The 2014 crash in oil prices caused the combined oil earnings of OPEC’s 12 members to drop 11 percent from $1.112 trillion in 2013 to $993.3 billion in 2014. It is the first time the group’s revenue has fallen below $1 trillion since 2010.

The organization’s Annual Report 2014, issued June 16, showed the financial damage done to the industry by the precipitous fall in the global average price of oil from late June 2014, when it was around $115 per barrel, to the end of the year, when it was under $60. And members’ combined current account balance fell by 35 percent to $273.6 billion due to a drop in exports and an increase in imports.

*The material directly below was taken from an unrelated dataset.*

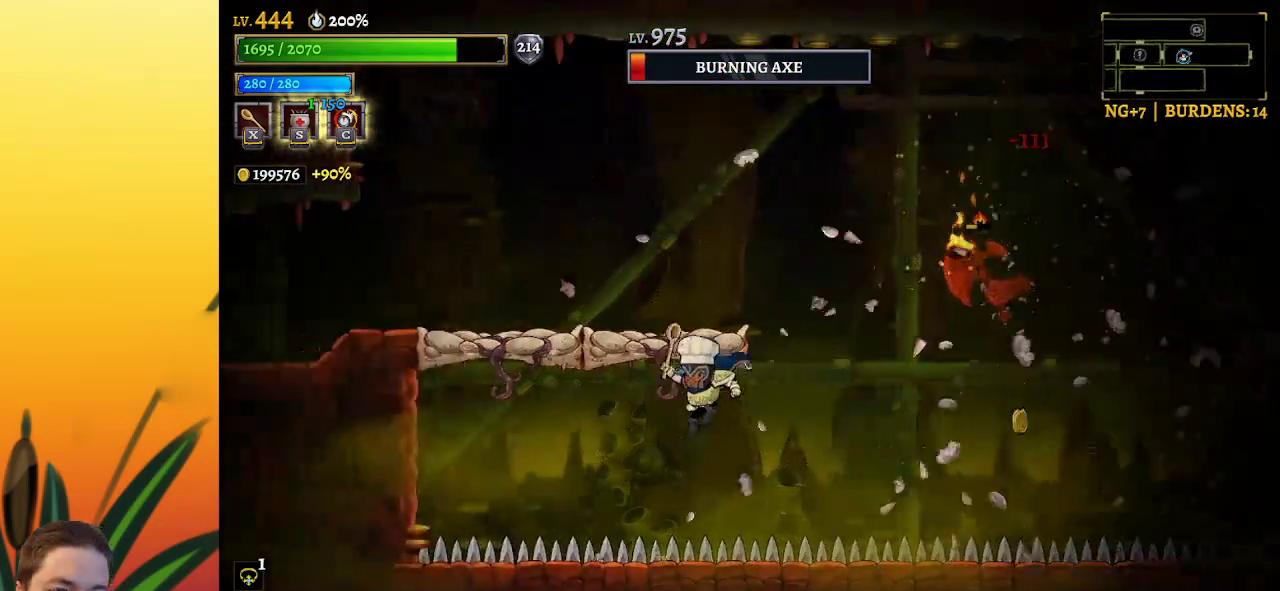
{"keys": [], "events": [[167, "z", "up"], [267, "s", "down"], [450, "s", "up"]]}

Related: Don’t Believe The Hype On U.S. Shale Growth

All this was due to a global oversupply of oil, due in large part to the recent American boom in shale oil and subsequently by Saudi Arabia’s strategy to reclaim lost market share by keeping production high. This was meant to put pressure on the profits of U.S. producers, whose shale production costs are higher.

During OPEC’s semiannual meeting at its Vienna headquarters in November, the cartel abandoned its practice of adjusting output to shore up prices and instead ignored the pleas of poorer members such as Venezuela and Iran, choosing to keep combined production at 30 million barrels per day. At its next meeting, on June 5, OPEC decided to keep that production limit.

But shifting OPEC’s focus to a fight for market share has led the group’s members to produce as much as they can regardless of official limits. In 2014, the report said, combined average output was 30.07 million barrels per day, 160,000 barrels per day below 2013. OPEC’s share of the world’s supply of oil also dropped from 33.5 percent in 2013 to 32.5 percent in 2014.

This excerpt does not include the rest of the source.